**EXTRAIT DU TEXTE:**

PILOTE 00

31 mai —
16 juin 2013

PILOTE 00

Exposition
31 mai — 16 juin 2013

> Thomas Couderc <

Né en 1981,
vit et travaille à Marseille.

Les œuvres de Thomas Couderc sont vitalistes, elles débordent d’énergie que le format qu’elles adoptent peinent à contenir. Flirtant avec le dérisoire, ses propositions se manifestent le plus souvent en croissance, en expansion, en mouvement, dans la forme ou dans le fond. L’inachevé, l’épuisement, ou l’échec virtuel ne sont jamais loin, par delà le rythme effréné, l’hubris, l’énergie symbolique et / ou effective qu’elles déploient ou convoquent. Mais le miracle et la poésie non plus, jaillies précisément de ce déséquilibre entre les moyens et les énergies engagées et la finalité ou le résultat escomptés. Pour autant d’ailleurs que ceux-ci apparaissent clairement, ce qui est loin d’aller de soi. […]

— Emmanuel Lambion

LE TIGNE EST EN TOI.

**CONSIGNES DE TRAVAIL:**
A - D'après le texte sur Thomas Couderc, répondez s'il vous plaît à ce qui suit.
(i) Quelles sont les dates de l'exposition ?
(ii) Dans quelle ville Thomas Couderc vit-il et travaille-t-il ?
(iii) Quel nom figure sous le paragraphe consacré à ses œuvres ?
B - Reprenez le texte sur Thomas Couderc à la suite de sa dernière phrase.

[Données enregistrées]
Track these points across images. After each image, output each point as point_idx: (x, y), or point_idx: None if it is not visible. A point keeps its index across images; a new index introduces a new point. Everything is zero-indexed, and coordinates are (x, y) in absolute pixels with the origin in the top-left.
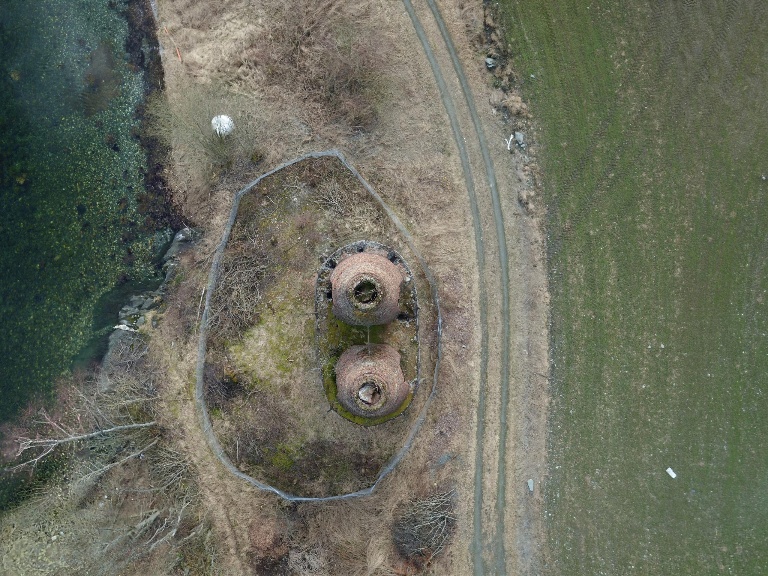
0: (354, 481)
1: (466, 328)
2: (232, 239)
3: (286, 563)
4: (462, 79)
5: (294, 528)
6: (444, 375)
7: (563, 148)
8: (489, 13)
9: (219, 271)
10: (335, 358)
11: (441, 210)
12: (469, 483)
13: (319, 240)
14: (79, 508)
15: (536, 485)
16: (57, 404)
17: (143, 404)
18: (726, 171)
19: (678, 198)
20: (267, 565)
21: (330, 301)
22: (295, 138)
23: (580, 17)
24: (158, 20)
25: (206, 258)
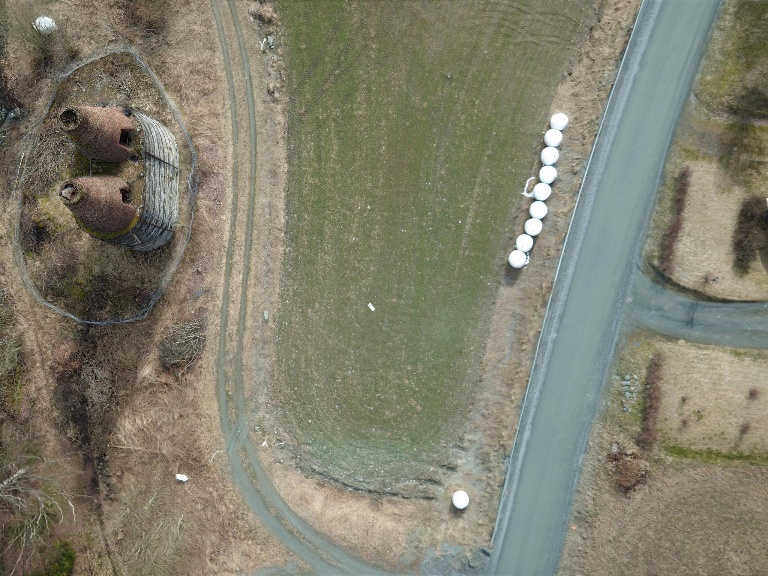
0: (133, 310)
1: (220, 189)
2: (49, 117)
3: (79, 375)
4: None
5: (87, 347)
6: (199, 224)
7: (302, 50)
8: None
9: (35, 140)
10: None
11: (207, 96)
12: (217, 311)
13: None
14: None
15: (270, 315)
16: None
17: None
18: (422, 71)
19: (385, 91)
20: (65, 377)
21: None
22: (103, 38)
23: None
24: None
25: (27, 130)
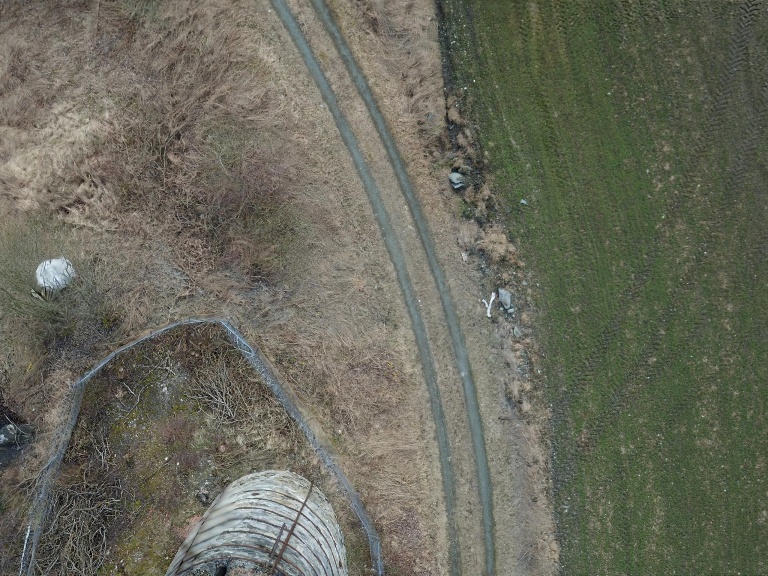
0: None
1: None
2: (73, 447)
3: None
4: (413, 207)
5: None
6: None
7: (574, 315)
8: (453, 103)
9: (49, 504)
10: None
11: (385, 414)
12: None
13: (195, 464)
14: None
15: None
16: None
17: None
18: None
19: (761, 398)
20: None
21: None
22: (165, 292)
23: (596, 109)
24: None
25: (33, 479)
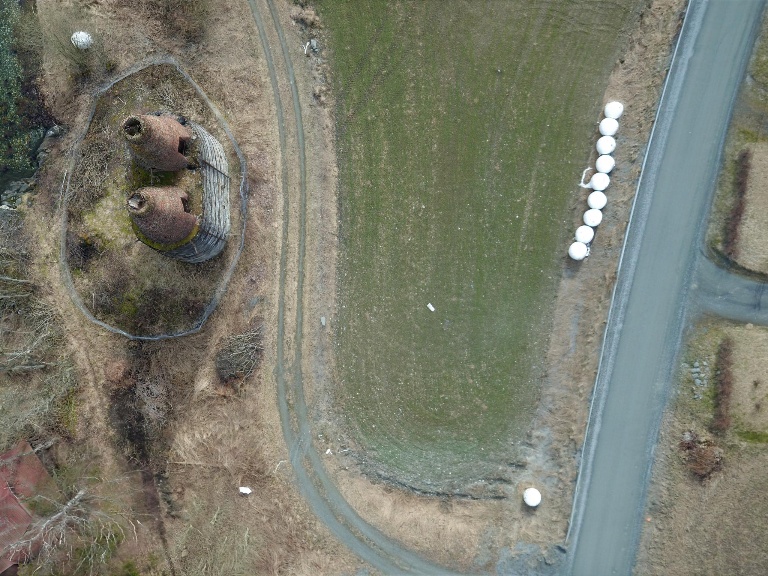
0: (186, 323)
1: (271, 196)
2: (90, 132)
3: (134, 392)
4: None
5: (140, 364)
6: (251, 232)
7: (347, 51)
8: None
9: (77, 156)
10: None
11: (252, 103)
12: (273, 319)
13: None
14: None
15: (328, 321)
16: None
17: (19, 267)
18: (471, 66)
19: (435, 89)
20: (119, 395)
21: None
22: (141, 50)
23: None
24: None
25: (69, 147)
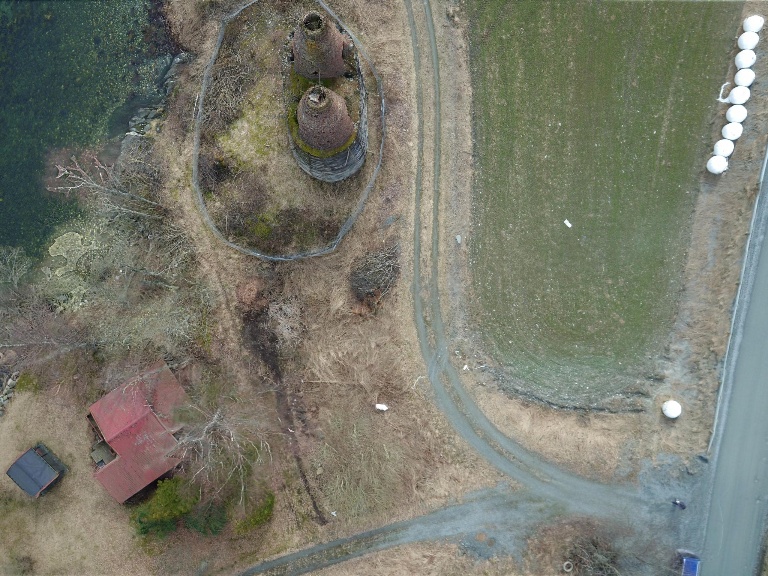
0: (320, 244)
1: (406, 116)
2: (220, 57)
3: (267, 313)
4: None
5: (273, 285)
6: (388, 151)
7: None
8: None
9: (209, 80)
10: (297, 103)
11: (385, 24)
12: (410, 238)
13: None
14: (99, 281)
15: (463, 239)
16: (80, 198)
17: (150, 191)
18: None
19: (571, 7)
20: (252, 317)
21: (293, 62)
22: None
23: None
24: None
25: (199, 72)
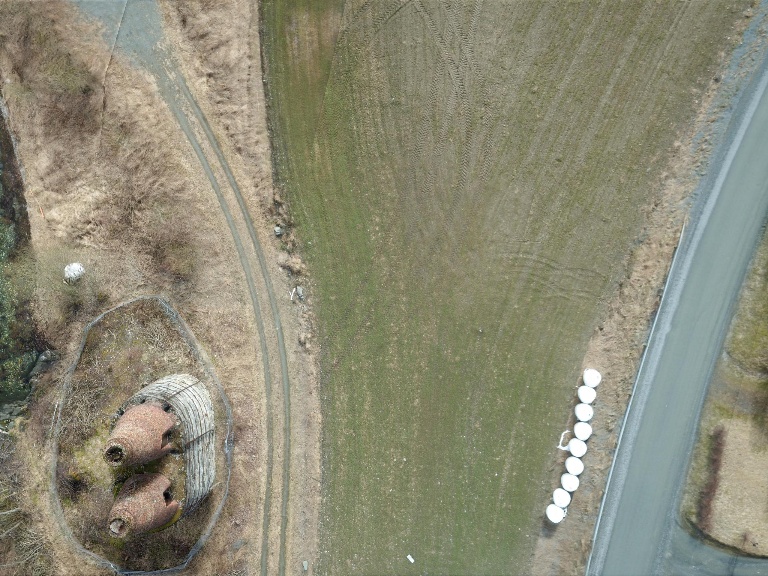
0: (172, 559)
1: (256, 442)
2: (81, 362)
3: None
4: (256, 243)
5: None
6: (236, 479)
7: (332, 301)
8: (277, 192)
9: (68, 390)
10: (121, 484)
11: (238, 347)
12: (257, 564)
13: (142, 370)
14: None
15: (310, 565)
16: None
17: (10, 493)
18: (453, 324)
19: (417, 344)
20: None
21: None
22: (132, 282)
23: (345, 198)
24: (25, 184)
25: (60, 378)
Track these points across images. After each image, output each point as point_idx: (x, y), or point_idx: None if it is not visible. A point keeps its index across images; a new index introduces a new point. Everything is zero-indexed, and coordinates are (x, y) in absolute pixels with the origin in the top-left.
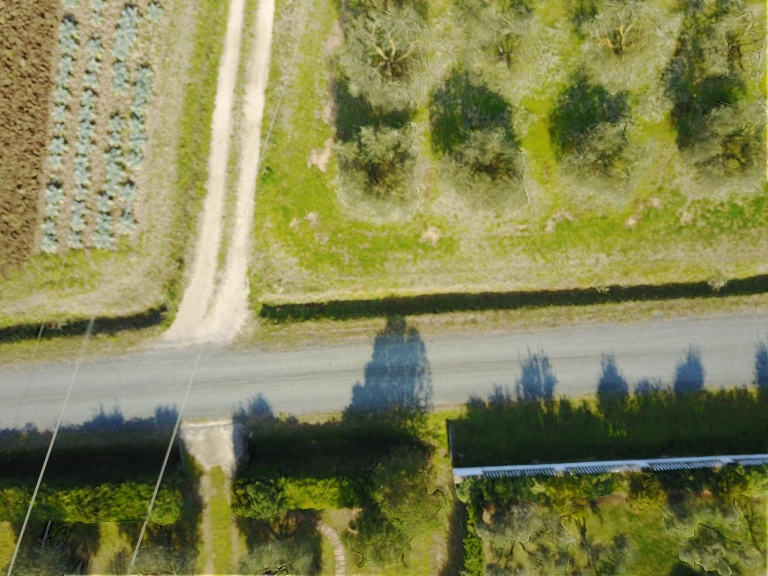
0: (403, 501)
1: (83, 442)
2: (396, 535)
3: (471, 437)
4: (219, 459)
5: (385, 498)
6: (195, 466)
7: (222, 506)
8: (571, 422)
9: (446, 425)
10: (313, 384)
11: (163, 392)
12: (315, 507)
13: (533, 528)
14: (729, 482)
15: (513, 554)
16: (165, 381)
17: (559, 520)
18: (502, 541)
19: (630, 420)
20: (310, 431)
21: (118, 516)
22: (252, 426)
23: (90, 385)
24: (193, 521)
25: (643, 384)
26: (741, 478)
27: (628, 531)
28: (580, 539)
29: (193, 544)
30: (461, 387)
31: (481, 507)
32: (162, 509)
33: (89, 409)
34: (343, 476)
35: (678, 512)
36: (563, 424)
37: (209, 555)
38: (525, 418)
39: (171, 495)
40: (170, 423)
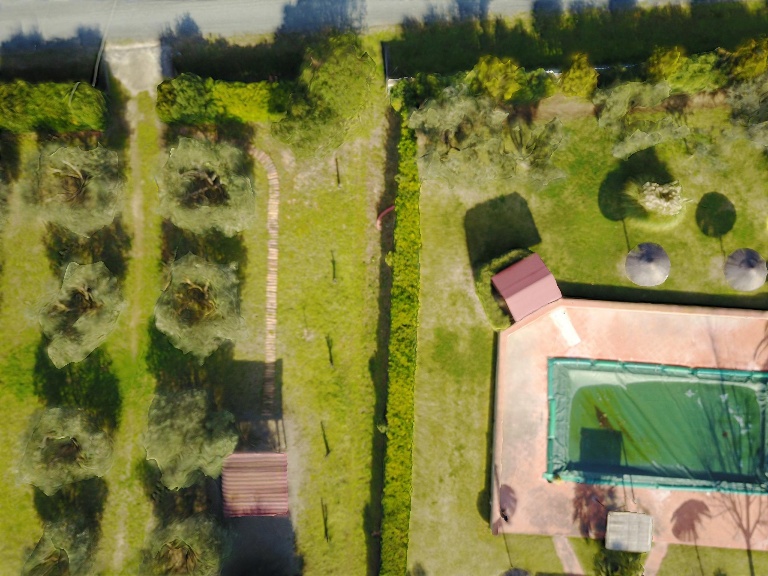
0: (331, 61)
1: (2, 64)
2: (325, 105)
3: (407, 59)
4: (147, 84)
5: (314, 72)
6: (122, 91)
7: (151, 131)
8: (507, 42)
9: (382, 51)
10: (244, 4)
11: (86, 13)
12: (245, 111)
13: (466, 110)
14: (660, 56)
15: (448, 155)
16: (88, 1)
17: (492, 103)
18: (434, 114)
19: (566, 39)
20: (242, 55)
21: (37, 116)
22: (181, 48)
23: (8, 4)
24: (120, 147)
25: (579, 1)
26: (671, 49)
27: (564, 145)
28: (517, 154)
29: (120, 169)
30: (396, 7)
31: (415, 109)
32: (83, 102)
33: (7, 28)
34: (273, 76)
35: (610, 92)
36: (499, 44)
37: (138, 181)
38: (461, 39)
39: (93, 89)
40: (94, 45)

**RÉPONSES PAR CONSIGNE:**
A -
(i) Du 31 mai au 16 juin 2013.
(ii) À Marseille.
(iii) Emmanuel Lambion.

B -
Tony le tigre

«Quelque chose suit son cours»
Samuel Beckett,
Fin de partie, 1957

Pilote 00 se révèle être une sculpture complexe, plutôt qu’une installation, qui délivre une forme particulière de travail sur scénario. Thomas Couderc en est l’artiste et le metteur en scène. Le titre de l’exposition nous propose une première lecture du synopsis. Un pilote désigne l’épisode zéro d’une série télévisée servant à introduire les personnages et l’univers mis en scène. Le spectateur doit prendre la mesure de l’hétéropie et de l’hétérochronie de l’œuvre qui se joue autant devant ses yeux ainsi qu’avec lui. On entre dans une pièce spatio-temporelle, qui est la production d’une résidence d’artiste où l’espace d’exposition est aussi son atelier, qui a lieu ici au moment de son exposition, et dont l’artiste se jouera ensuite pour réaliser un film vidéo. Mais cela, c’est une autre histoire.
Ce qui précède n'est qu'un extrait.